The World Bank’s Ease of Doing Business study ranks 189 countries and currently, India is just above rank 130th. It is quite evident that doing business in India is not amongst the easiest.
What makes it so complex?
According to the chairman of GodrejGroup, the ease of doing business in India can be defined as “a little bit here and a little bit there”. The delay in getting permissions and the amount of permissions required were far too many, back in 2015.
Definitely the processes have been made easier now but much more needs to be done. There have been significant improvements in many parameters like getting electricity, some states have taken measures to cut red tape, states like Maharashtra have brought down the level of approvals required etc.
India is ranked at 178 when it comes to enforcing contracts and ranked at 183 when it comes to dealing with construction permits. The task of making business easier in India is enormous.This complexity in running a business in India makes it difficult to attract foreign investments. The reasons for that can be broken down into:
DELAYS AND RESTRICTIONS IN PROJECTS BEING APPROVED : Global companies trying to set up units in India often face months of struggle to get administrative approvals. While India attracted $60 billion in foreign direct investments in the year to March 2017 in comparison, China’s FDI reached to a record of $189 billion in 2016, despite an economic slowdown. Our economic growth has been strong, mainly because of the state and consumer spending. Hence the government needs to take measures to revive capital investment.
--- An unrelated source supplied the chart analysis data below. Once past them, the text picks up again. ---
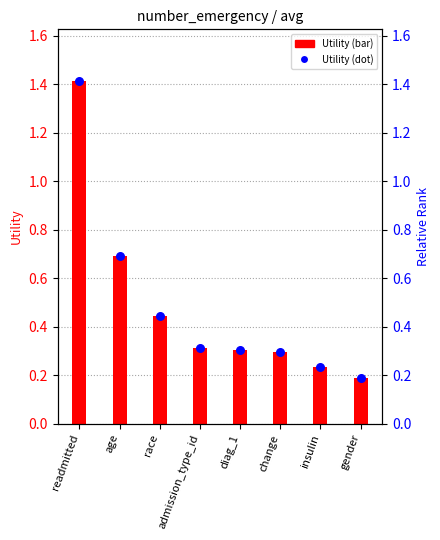

Is the value of Utility at admission_type_id greater than the value of Utility (dot) at diag_1?

Yes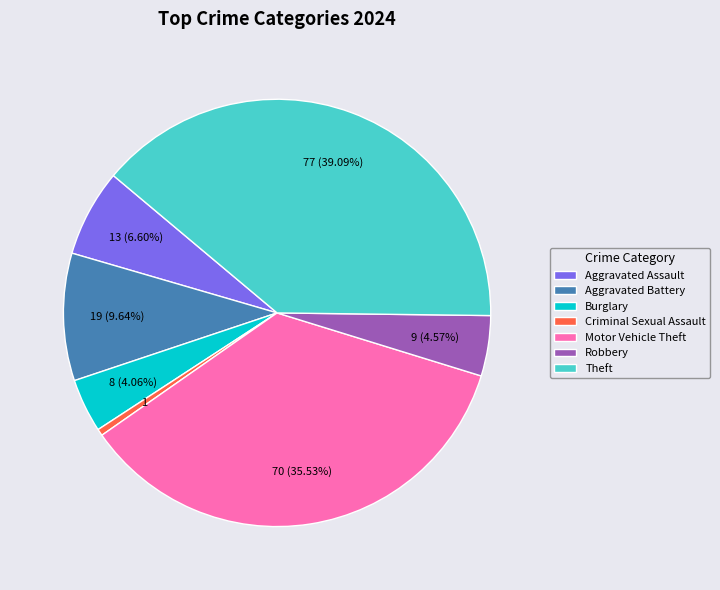

What percentage is the Burglary slice, to the nearest percent?

4%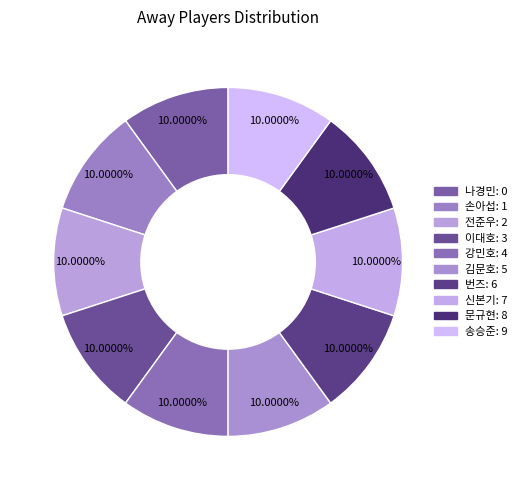

How many segments does this pie chart have?

10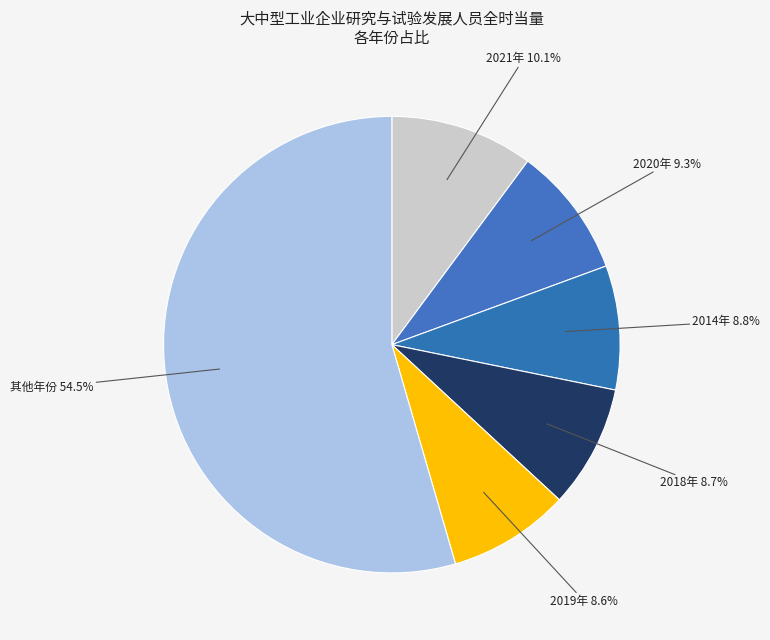

To the nearest percent, what is the difference between the largest and smallest slice percentages?

46%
In an attempt to boost funding, India scrapped off a ministerial panel responsible for coordinating foreign investments. Investors believed that the decisions by the ministry often got delayed due to infighting between government ministries.Secondly, the restrictions for foreign investors have been gradually decreased by our government and nearly 90% of the country’s industrial base has been opened up.
SOVEREIGN DEBT AND FISCAL DEFICIT : The sovereign debt of India is rated one step above junk by S&P Global, Moody’s and Fitch. Our fiscal deficit touched 91.6% of the Budget estimate for FY18. This April-August fiscal deficit is significantly higher than 76.4%, for the previous year period. The government is considering ways of reviving growth which has hit its lowest level in three years and is driving away investors.
COMPLEX PROCESS : There were hundred of approvals required for starting a business in the country but in an attempt to simplify processes by the government, the taxation is made simpler. GST has unified a number of taxes and transformed India into a single market for flow of goods and services. The government has collected nearly Rs 1.9 lakh crore as GST in the first two months itself.
Even though the RBI believes that GST had an adverse impact on manufacturing and may delay investment revival, it has made the tax regime simpler. At the same time, the RBI also believes that the government should simplify GST further, in order to support growth.